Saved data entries
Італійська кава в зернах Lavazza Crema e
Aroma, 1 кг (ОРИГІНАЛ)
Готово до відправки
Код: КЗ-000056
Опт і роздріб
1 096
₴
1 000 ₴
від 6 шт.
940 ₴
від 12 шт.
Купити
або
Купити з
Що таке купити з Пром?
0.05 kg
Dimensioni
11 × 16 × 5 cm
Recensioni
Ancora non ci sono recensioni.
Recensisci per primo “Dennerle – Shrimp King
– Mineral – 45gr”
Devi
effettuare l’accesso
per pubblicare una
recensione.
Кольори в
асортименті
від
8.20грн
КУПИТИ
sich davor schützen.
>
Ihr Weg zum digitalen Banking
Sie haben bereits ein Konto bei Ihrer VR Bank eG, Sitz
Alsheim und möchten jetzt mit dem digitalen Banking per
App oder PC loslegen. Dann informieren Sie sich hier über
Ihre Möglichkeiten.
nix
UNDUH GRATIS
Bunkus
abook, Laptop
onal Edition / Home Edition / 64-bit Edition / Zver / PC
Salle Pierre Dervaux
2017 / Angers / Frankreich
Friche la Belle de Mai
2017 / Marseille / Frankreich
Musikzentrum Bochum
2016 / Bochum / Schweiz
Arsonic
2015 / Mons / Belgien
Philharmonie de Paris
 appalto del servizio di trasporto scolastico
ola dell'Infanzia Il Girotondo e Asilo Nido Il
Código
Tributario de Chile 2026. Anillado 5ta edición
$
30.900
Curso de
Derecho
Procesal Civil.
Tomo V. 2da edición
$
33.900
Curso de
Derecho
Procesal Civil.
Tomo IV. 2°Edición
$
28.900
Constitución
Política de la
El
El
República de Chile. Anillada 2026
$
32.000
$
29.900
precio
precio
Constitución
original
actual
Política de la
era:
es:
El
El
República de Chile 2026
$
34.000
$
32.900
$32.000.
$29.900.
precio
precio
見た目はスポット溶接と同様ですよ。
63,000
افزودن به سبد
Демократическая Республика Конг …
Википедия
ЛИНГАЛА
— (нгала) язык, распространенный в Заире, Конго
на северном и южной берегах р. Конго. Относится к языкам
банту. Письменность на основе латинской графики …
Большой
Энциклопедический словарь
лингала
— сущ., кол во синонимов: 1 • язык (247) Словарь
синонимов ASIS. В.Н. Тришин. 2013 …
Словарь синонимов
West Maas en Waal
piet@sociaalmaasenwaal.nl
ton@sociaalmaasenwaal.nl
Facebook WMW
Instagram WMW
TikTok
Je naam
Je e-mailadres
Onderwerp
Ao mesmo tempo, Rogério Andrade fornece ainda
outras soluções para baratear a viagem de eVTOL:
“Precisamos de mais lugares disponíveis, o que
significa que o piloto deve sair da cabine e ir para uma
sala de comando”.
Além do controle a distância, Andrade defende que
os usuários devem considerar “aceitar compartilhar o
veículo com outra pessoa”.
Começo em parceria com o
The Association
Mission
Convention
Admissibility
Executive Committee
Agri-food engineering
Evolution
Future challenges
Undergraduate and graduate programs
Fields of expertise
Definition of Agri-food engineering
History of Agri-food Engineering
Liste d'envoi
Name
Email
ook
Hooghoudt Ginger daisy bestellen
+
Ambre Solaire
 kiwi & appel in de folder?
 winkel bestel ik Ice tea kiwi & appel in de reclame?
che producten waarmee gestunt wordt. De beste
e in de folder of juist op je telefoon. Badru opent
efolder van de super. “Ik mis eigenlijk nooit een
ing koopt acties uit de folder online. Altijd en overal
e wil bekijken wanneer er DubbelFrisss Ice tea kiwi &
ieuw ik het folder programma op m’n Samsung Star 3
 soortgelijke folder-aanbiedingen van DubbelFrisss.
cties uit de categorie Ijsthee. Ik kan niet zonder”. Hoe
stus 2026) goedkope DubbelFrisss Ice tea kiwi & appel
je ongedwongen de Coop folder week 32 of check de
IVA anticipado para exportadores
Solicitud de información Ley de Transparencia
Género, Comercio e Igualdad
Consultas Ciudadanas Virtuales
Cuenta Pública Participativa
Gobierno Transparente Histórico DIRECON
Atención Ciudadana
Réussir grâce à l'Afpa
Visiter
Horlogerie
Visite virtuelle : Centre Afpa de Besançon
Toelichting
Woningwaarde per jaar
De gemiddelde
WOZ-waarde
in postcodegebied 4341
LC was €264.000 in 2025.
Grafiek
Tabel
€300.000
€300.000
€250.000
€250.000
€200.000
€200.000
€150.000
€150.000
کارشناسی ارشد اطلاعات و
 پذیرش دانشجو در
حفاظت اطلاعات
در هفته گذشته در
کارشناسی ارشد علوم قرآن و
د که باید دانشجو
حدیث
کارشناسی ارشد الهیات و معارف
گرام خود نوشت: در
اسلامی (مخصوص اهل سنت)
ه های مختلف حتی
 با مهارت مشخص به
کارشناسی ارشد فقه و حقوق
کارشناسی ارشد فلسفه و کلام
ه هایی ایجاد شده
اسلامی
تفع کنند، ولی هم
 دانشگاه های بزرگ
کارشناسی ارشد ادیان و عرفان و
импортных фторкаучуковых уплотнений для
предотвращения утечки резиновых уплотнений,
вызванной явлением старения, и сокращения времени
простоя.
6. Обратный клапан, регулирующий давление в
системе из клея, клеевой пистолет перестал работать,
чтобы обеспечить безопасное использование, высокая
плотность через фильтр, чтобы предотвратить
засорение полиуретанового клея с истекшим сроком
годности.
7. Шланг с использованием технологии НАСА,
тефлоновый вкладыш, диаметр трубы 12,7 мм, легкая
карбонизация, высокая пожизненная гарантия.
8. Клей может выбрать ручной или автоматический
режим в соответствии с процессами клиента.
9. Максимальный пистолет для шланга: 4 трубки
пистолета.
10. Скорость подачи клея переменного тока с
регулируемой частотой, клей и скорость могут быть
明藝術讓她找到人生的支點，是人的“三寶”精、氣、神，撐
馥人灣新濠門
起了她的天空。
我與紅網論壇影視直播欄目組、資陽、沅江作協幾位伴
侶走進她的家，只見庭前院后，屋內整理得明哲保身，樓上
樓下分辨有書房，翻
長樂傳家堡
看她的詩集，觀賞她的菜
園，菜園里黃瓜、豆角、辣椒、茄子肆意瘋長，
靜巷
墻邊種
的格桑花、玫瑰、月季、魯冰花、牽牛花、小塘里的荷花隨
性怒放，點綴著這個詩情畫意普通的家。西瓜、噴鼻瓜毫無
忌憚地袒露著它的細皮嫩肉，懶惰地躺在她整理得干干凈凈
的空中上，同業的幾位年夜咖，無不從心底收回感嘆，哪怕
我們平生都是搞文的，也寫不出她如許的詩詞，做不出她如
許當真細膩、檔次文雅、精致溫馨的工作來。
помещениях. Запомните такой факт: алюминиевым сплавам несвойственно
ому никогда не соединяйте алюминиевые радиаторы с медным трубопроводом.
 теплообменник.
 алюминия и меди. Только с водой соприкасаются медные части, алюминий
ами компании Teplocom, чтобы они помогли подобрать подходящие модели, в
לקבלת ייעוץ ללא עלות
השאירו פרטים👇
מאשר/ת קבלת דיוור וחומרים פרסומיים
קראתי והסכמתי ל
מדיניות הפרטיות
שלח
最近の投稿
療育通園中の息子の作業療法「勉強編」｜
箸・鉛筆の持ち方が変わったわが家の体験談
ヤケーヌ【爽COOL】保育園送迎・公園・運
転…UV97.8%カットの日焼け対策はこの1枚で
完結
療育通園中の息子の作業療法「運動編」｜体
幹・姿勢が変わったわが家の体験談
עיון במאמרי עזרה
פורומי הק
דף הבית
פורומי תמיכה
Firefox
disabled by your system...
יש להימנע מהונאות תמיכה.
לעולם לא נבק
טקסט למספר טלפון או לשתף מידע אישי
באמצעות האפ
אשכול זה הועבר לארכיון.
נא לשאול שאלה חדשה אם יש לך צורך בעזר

→ **WHAT IS BEING ASKED**
Give back each record, exactly as it reads.

→ **ANSWER TO THIS TASK**
Італійська кава в зернах Lavazza Crema e
Aroma, 1 кг (ОРИГІНАЛ)
Готово до відправки
Код: КЗ-000056
Опт і роздріб
1 096
₴
1 000 ₴
від 6 шт.
940 ₴
від 12 шт.
Купити
або
Купити з
Що таке купити з Пром?
0.05 kg
Dimensioni
11 × 16 × 5 cm
Recensioni
Ancora non ci sono recensioni.
Recensisci per primo “Dennerle – Shrimp King
– Mineral – 45gr”
Devi
effettuare l’accesso
per pubblicare una
recensione.
Кольори в
асортименті
від
8.20грн
КУПИТИ
sich davor schützen.
>
Ihr Weg zum digitalen Banking
Sie haben bereits ein Konto bei Ihrer VR Bank eG, Sitz
Alsheim und möchten jetzt mit dem digitalen Banking per
App oder PC loslegen. Dann informieren Sie sich hier über
Ihre Möglichkeiten.
nix
UNDUH GRATIS
Bunkus
abook, Laptop
onal Edition / Home Edition / 64-bit Edition / Zver / PC
Salle Pierre Dervaux
2017 / Angers / Frankreich
Friche la Belle de Mai
2017 / Marseille / Frankreich
Musikzentrum Bochum
2016 / Bochum / Schweiz
Arsonic
2015 / Mons / Belgien
Philharmonie de Paris
 appalto del servizio di trasporto scolastico
ola dell'Infanzia Il Girotondo e Asilo Nido Il
Código
Tributario de Chile 2026. Anillado 5ta edición
$
30.900
Curso de
Derecho
Procesal Civil.
Tomo V. 2da edición
$
33.900
Curso de
Derecho
Procesal Civil.
Tomo IV. 2°Edición
$
28.900
Constitución
Política de la
El
El
República de Chile. Anillada 2026
$
32.000
$
29.900
precio
precio
Constitución
original
actual
Política de la
era:
es:
El
El
República de Chile 2026
$
34.000
$
32.900
$32.000.
$29.900.
precio
precio
見た目はスポット溶接と同様ですよ。
63,000
افزودن به سبد
Демократическая Республика Конг …
Википедия
ЛИНГАЛА
— (нгала) язык, распространенный в Заире, Конго
на северном и южной берегах р. Конго. Относится к языкам
банту. Письменность на основе латинской графики …
Большой
Энциклопедический словарь
лингала
— сущ., кол во синонимов: 1 • язык (247) Словарь
синонимов ASIS. В.Н. Тришин. 2013 …
Словарь синонимов
West Maas en Waal
piet@sociaalmaasenwaal.nl
ton@sociaalmaasenwaal.nl
Facebook WMW
Instagram WMW
TikTok
Je naam
Je e-mailadres
Onderwerp
Ao mesmo tempo, Rogério Andrade fornece ainda
outras soluções para baratear a viagem de eVTOL:
“Precisamos de mais lugares disponíveis, o que
significa que o piloto deve sair da cabine e ir para uma
sala de comando”.
Além do controle a distância, Andrade defende que
os usuários devem considerar “aceitar compartilhar o
veículo com outra pessoa”.
Começo em parceria com o
The Association
Mission
Convention
Admissibility
Executive Committee
Agri-food engineering
Evolution
Future challenges
Undergraduate and graduate programs
Fields of expertise
Definition of Agri-food engineering
History of Agri-food Engineering
Liste d'envoi
Name
Email
ook
Hooghoudt Ginger daisy bestellen
+
Ambre Solaire
 kiwi & appel in de folder?
 winkel bestel ik Ice tea kiwi & appel in de reclame?
che producten waarmee gestunt wordt. De beste
e in de folder of juist op je telefoon. Badru opent
efolder van de super. “Ik mis eigenlijk nooit een
ing koopt acties uit de folder online. Altijd en overal
e wil bekijken wanneer er DubbelFrisss Ice tea kiwi &
ieuw ik het folder programma op m’n Samsung Star 3
 soortgelijke folder-aanbiedingen van DubbelFrisss.
cties uit de categorie Ijsthee. Ik kan niet zonder”. Hoe
stus 2026) goedkope DubbelFrisss Ice tea kiwi & appel
je ongedwongen de Coop folder week 32 of check de
IVA anticipado para exportadores
Solicitud de información Ley de Transparencia
Género, Comercio e Igualdad
Consultas Ciudadanas Virtuales
Cuenta Pública Participativa
Gobierno Transparente Histórico DIRECON
Atención Ciudadana
Réussir grâce à l'Afpa
Visiter
Horlogerie
Visite virtuelle : Centre Afpa de Besançon
Toelichting
Woningwaarde per jaar
De gemiddelde
WOZ-waarde
in postcodegebied 4341
LC was €264.000 in 2025.
Grafiek
Tabel
€300.000
€300.000
€250.000
€250.000
€200.000
€200.000
€150.000
€150.000
کارشناسی ارشد اطلاعات و
 پذیرش دانشجو در
حفاظت اطلاعات
در هفته گذشته در
کارشناسی ارشد علوم قرآن و
د که باید دانشجو
حدیث
کارشناسی ارشد الهیات و معارف
گرام خود نوشت: در
اسلامی (مخصوص اهل سنت)
ه های مختلف حتی
 با مهارت مشخص به
کارشناسی ارشد فقه و حقوق
کارشناسی ارشد فلسفه و کلام
ه هایی ایجاد شده
اسلامی
تفع کنند، ولی هم
 دانشگاه های بزرگ
کارشناسی ارشد ادیان و عرفان و
импортных фторкаучуковых уплотнений для
предотвращения утечки резиновых уплотнений,
вызванной явлением старения, и сокращения времени
простоя.
6. Обратный клапан, регулирующий давление в
системе из клея, клеевой пистолет перестал работать,
чтобы обеспечить безопасное использование, высокая
плотность через фильтр, чтобы предотвратить
засорение полиуретанового клея с истекшим сроком
годности.
7. Шланг с использованием технологии НАСА,
тефлоновый вкладыш, диаметр трубы 12,7 мм, легкая
карбонизация, высокая пожизненная гарантия.
8. Клей может выбрать ручной или автоматический
режим в соответствии с процессами клиента.
9. Максимальный пистолет для шланга: 4 трубки
пистолета.
10. Скорость подачи клея переменного тока с
регулируемой частотой, клей и скорость могут быть
明藝術讓她找到人生的支點，是人的“三寶”精、氣、神，撐
馥人灣新濠門
起了她的天空。
我與紅網論壇影視直播欄目組、資陽、沅江作協幾位伴
侶走進她的家，只見庭前院后，屋內整理得明哲保身，樓上
樓下分辨有書房，翻
長樂傳家堡
看她的詩集，觀賞她的菜
園，菜園里黃瓜、豆角、辣椒、茄子肆意瘋長，
靜巷
墻邊種
的格桑花、玫瑰、月季、魯冰花、牽牛花、小塘里的荷花隨
性怒放，點綴著這個詩情畫意普通的家。西瓜、噴鼻瓜毫無
忌憚地袒露著它的細皮嫩肉，懶惰地躺在她整理得干干凈凈
的空中上，同業的幾位年夜咖，無不從心底收回感嘆，哪怕
我們平生都是搞文的，也寫不出她如許的詩詞，做不出她如
許當真細膩、檔次文雅、精致溫馨的工作來。
помещениях. Запомните такой факт: алюминиевым сплавам несвойственно
ому никогда не соединяйте алюминиевые радиаторы с медным трубопроводом.
 теплообменник.
 алюминия и меди. Только с водой соприкасаются медные части, алюминий
ами компании Teplocom, чтобы они помогли подобрать подходящие модели, в
לקבלת ייעוץ ללא עלות
השאירו פרטים👇
מאשר/ת קבלת דיוור וחומרים פרסומיים
קראתי והסכמתי ל
מדיניות הפרטיות
שלח
最近の投稿
療育通園中の息子の作業療法「勉強編」｜
箸・鉛筆の持ち方が変わったわが家の体験談
ヤケーヌ【爽COOL】保育園送迎・公園・運
転…UV97.8%カットの日焼け対策はこの1枚で
完結
療育通園中の息子の作業療法「運動編」｜体
幹・姿勢が変わったわが家の体験談
עיון במאמרי עזרה
פורומי הק
דף הבית
פורומי תמיכה
Firefox
disabled by your system...
יש להימנע מהונאות תמיכה.
לעולם לא נבק
טקסט למספר טלפון או לשתף מידע אישי
באמצעות האפ
אשכול זה הועבר לארכיון.
נא לשאול שאלה חדשה אם יש לך צורך בעזר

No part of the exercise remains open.